In 2017, 65 names were added to the memorial wall, with another 35 to be added at this year’s service. According to Lights on the Hill President, Simon Hawker, the wall and the service are immensely important to those in the industry.

"The wall is a place where people can go and think good memories, bad memories, whatever. Something like that has to be there for families to sit and reflect," Hawker says.

"The Service brings all of that together. It can mean closure for a lot of families. That their loved ones are on that wall with their mates, that’s a big thing."

Lights on the Hill Memorial Convoy info

Truckline general manager Mick Henderson says industry support is a priority for Truckline and the Lights on the Hill Memorial Convoy weekend is just one of varied ways they provide this.

"The Lights on the Hill Memorial Convoy Weekend provides an important opportunity to honour those who have been lost to the road, and pay our respects to the friends and family left behind," he says, adding that the convoy itself is a chance to thank the men and women who continue to put their lives at risk on Australia’s highways.

"Just recently it was revealed that truck drivers are 13 times more likely to die at work than other Australians and many others suffer work-related injuries" he said, referring to recent study results released by Monash University Melbourne.

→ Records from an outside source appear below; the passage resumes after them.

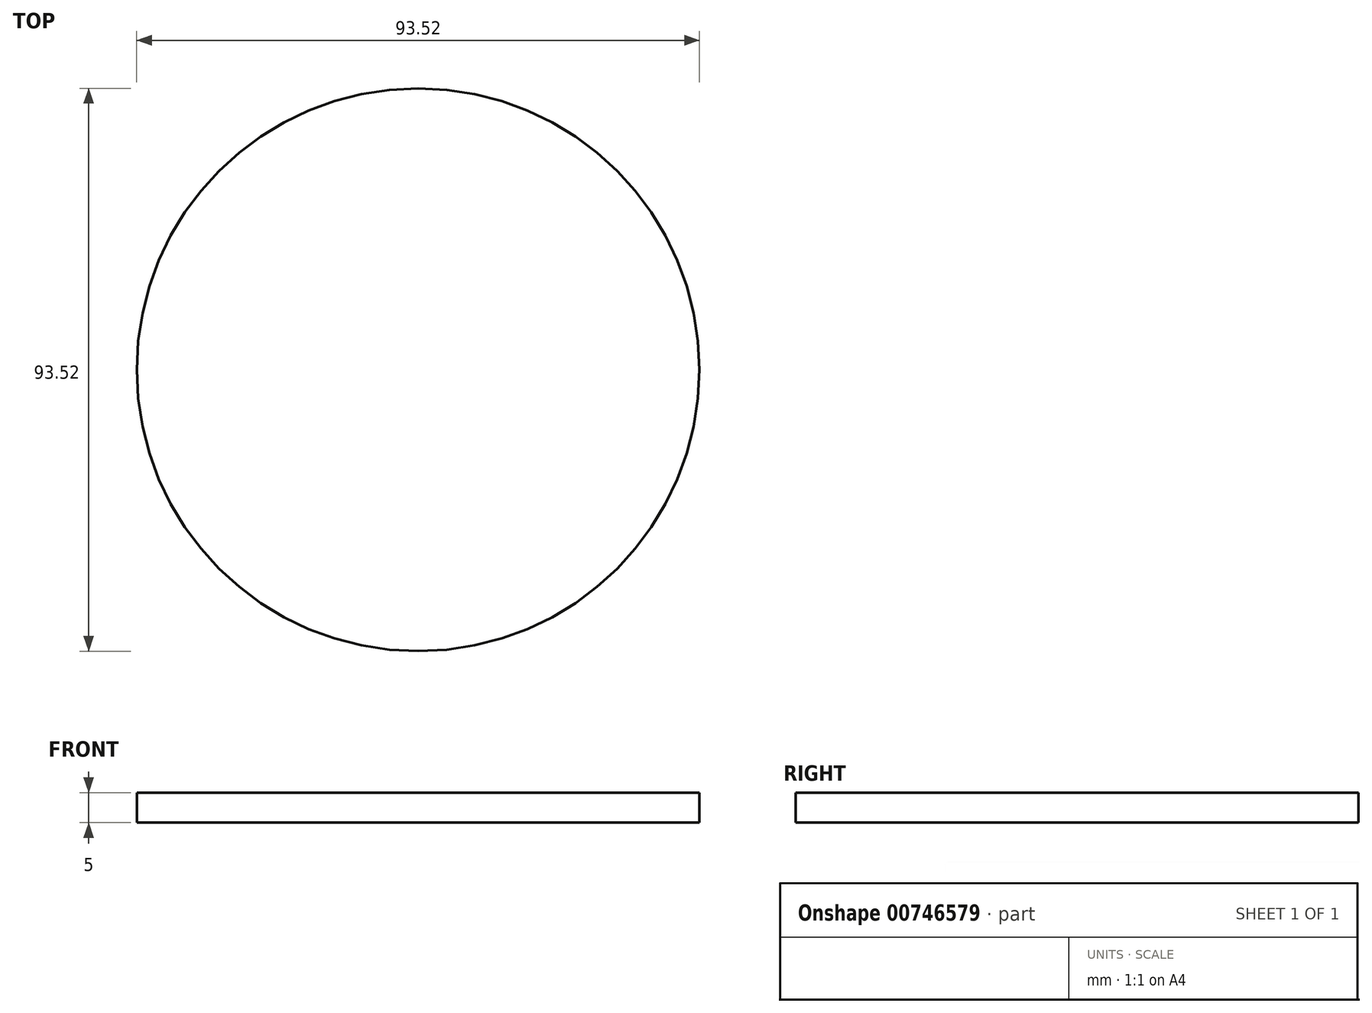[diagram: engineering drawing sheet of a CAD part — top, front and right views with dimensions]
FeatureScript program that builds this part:
annotation { "Feature Type Name" : "Feature", "Feature Type Description" : "" }
export const myFeature = defineFeature(function(context is Context, id is Id, definition is map)
    precondition{}
    {
        {
            var Q0;
            Q0=qCreatedBy(makeId("Top.planeOp"),FACE);
            var sketch = newSketch(context, id + "F0", { "sketchPlane" : qUnion([Q0])});
            skCircle(sketch, "E0", {"center": v(0, 0) * mm, "radius": 46.76 * mm});
            skSolve(sketch);
        }
        {
            var Q0;
            Q0 = qSketchRegion(id + "F0", true);
            extrude(context, id + "F1", {"entities" : qUnion([Q0]), "depth" : 5 * mm, "offsetDistance" : 25.4 * mm});
        }
    });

"We need to continue to raise public awareness of the dangers facing drivers. Road transport enables so many aspects of life in Australia and a 500-strong convoy certainly turns heads."

Another 35 names will be added to the Lights on the Hill Memorial Wall on Sunday, September 30. Photo Shutter Stock Photography Brisbane

The convoy is certainly a more joyous part of the annual event, with the industry’s strong sense of mateship and pride on display.

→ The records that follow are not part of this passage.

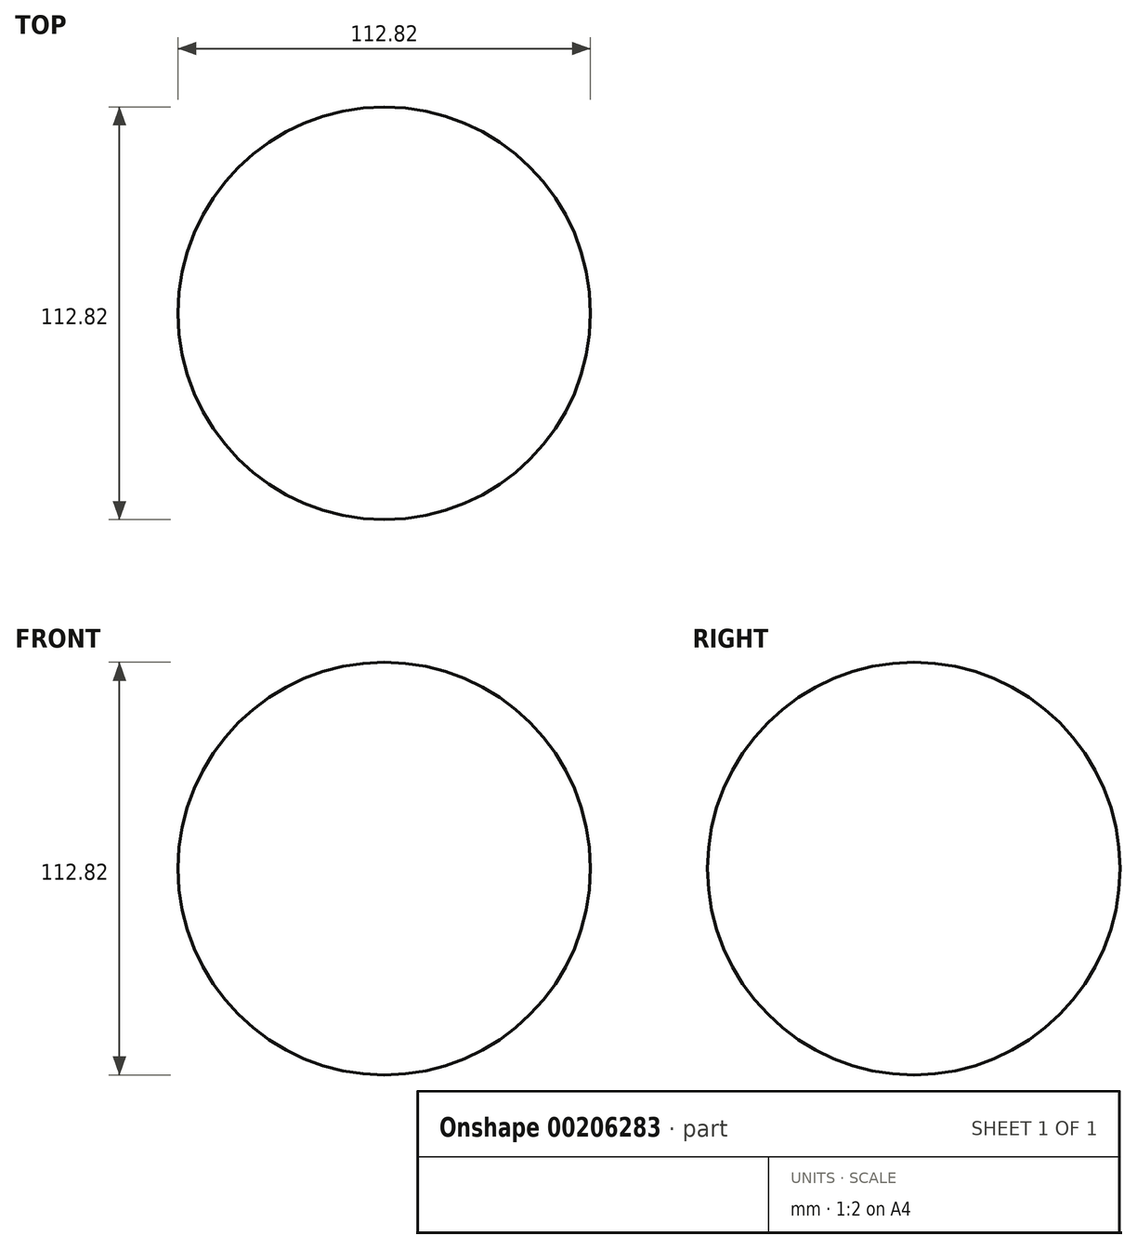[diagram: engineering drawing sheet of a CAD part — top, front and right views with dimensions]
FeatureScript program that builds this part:
annotation { "Feature Type Name" : "Feature", "Feature Type Description" : "" }
export const myFeature = defineFeature(function(context is Context, id is Id, definition is map)
    precondition{}
    {
        {
            var Q0;
            Q0=qCreatedBy(makeId("Front.planeOp"),FACE);
            var sketch = newSketch(context, id + "F0", { "sketchPlane" : qUnion([Q0])});
            skLineSegment(sketch, "E0", {"start": v(-121, 0) * mm, "end": v(100.6, 0) * mm});
            skCircle(sketch, "E1", {"center": v(0, 0) * mm, "radius": 56.4 * mm});
            skSolve(sketch);
        }
        {
            var Q0;
            {var subQ0=sQuery(id+"F0.wireOp",EDGE,"E1");var subQ1=sQuery(id+"F0.wireOp",EDGE,"E0");var subQ2=makeQuery(id+"F0.imprint","INTERSECT",VERTEX,{"disambiguationData":[OD(0.0)],"derivedFrom":[subQ1,subQ0]});Q0=makeQuery(id+"F0.imprint","IMPRINT",FACE,{"disambiguationData":[TD([[makeQuery(id+"F0.imprint","IMPRINT",EDGE,{"disambiguationData":[TD([[subQ2,-1.0]])],"derivedFrom":subQ1}),1.0]])]});}
            var Q1;
            Q1=sQuery(id+"F0.wireOp",EDGE,"E0");
            revolve(context, id + "F1", {"entities" : qUnion([Q0]), "axis" : qUnion([Q1]), "revolveType" : RevolveType.FULL});
        }
    });
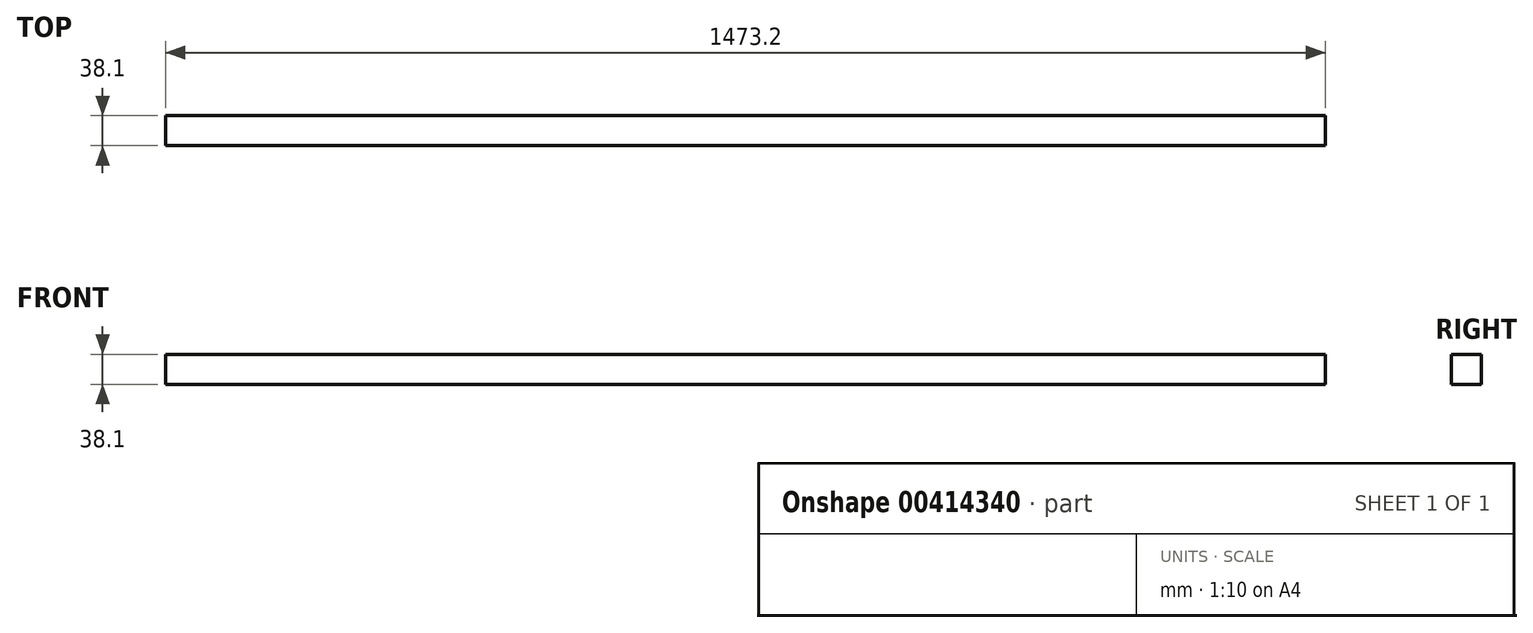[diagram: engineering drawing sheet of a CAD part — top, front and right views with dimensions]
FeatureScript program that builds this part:
annotation { "Feature Type Name" : "Feature", "Feature Type Description" : "" }
export const myFeature = defineFeature(function(context is Context, id is Id, definition is map)
    precondition{}
    {
        {
            var Q0;
            Q0=qCreatedBy(makeId("Top.planeOp"),FACE);
            var sketch = newSketch(context, id + "F0", { "sketchPlane" : qUnion([Q0])});
            skLineSegment(sketch, "E0.bottom", {"start": v(736.6, 19.05) * mm, "end": v(-736.6, 19.05) * mm});
            skLineSegment(sketch, "E0.top", {"start": v(736.6, -19.05) * mm, "end": v(-736.6, -19.05) * mm});
            skLineSegment(sketch, "E0.left", {"start": v(736.6, 19.05) * mm, "end": v(736.6, -19.05) * mm});
            skLineSegment(sketch, "E0.right", {"start": v(-736.6, 19.05) * mm, "end": v(-736.6, -19.05) * mm});
            skPoint(sketch, "E0.middle", {"position": v(0, 0) * mm});
            skSolve(sketch);
        }
        {
            var Q0;
            Q0 = qSketchRegion(id + "F0", true);
            extrude(context, id + "F1", {"entities" : qUnion([Q0]), "depth" : 38.1 * mm});
        }
    });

"The convoy itself is all about drivers getting together, having a good yarn and showing a bit of pride in their vehicles and the industry," adds Hawker, an owner-driver himself.

"The guys and girls spend a lot of hours cleaning and polishing their trucks. Many of us, including ourselves, only get to polish our truck once a year and that’s convoy time.

"It’s an awesome feeling being part of a convoy with others who do this day in, day out. All the noise and attention – it’s a good way of showing to the general public what we do and we love when people come down and have a chat with us."

Simon explains that sponsorship allows the organisation to stage an event that brings the community and the industry together, with family-friendly activities and live music throughout. More importantly, the sponsorship dollar funds extensions to the wall which are sadly needed.

The memorial was extended in 2014, with more additions planned in the coming years. The organisation has also provided limited financial assistance to bereaved trucking families in the past and according to Hawker it’s something they’d like to pursue further.

"We’d love to set something up for families who suddenly lose loved ones on the road. Whether it’s vouchers for food or assistance with rent and bills.

"We know there’s a period of six to eight weeks before assistance from organisations like Centrelink and WorkCover cut in, and this is a really tough time.

In the meantime, they’re focused on the task of delivery a fitting tribute to drivers lost, and a celebration for those who continue to drive and support the industry.

The convoy will depart from both Roches Road Withcott and VCV Bivouac Place Wacol at 9.30am on Saturday, September 29 and travel to Gatton Showgrounds for the day’s festivities.

The naming of Lights on the Hill memorial originates from the famous Slim Dusty song ‘Lights on the Hill’. Before Slim Dusty passed away in 2003, he and his wife Joy agreed to let the organisation use the name ‘Lights on the Hill’ for the Gatton memorial as well as becoming patrons of the memorial.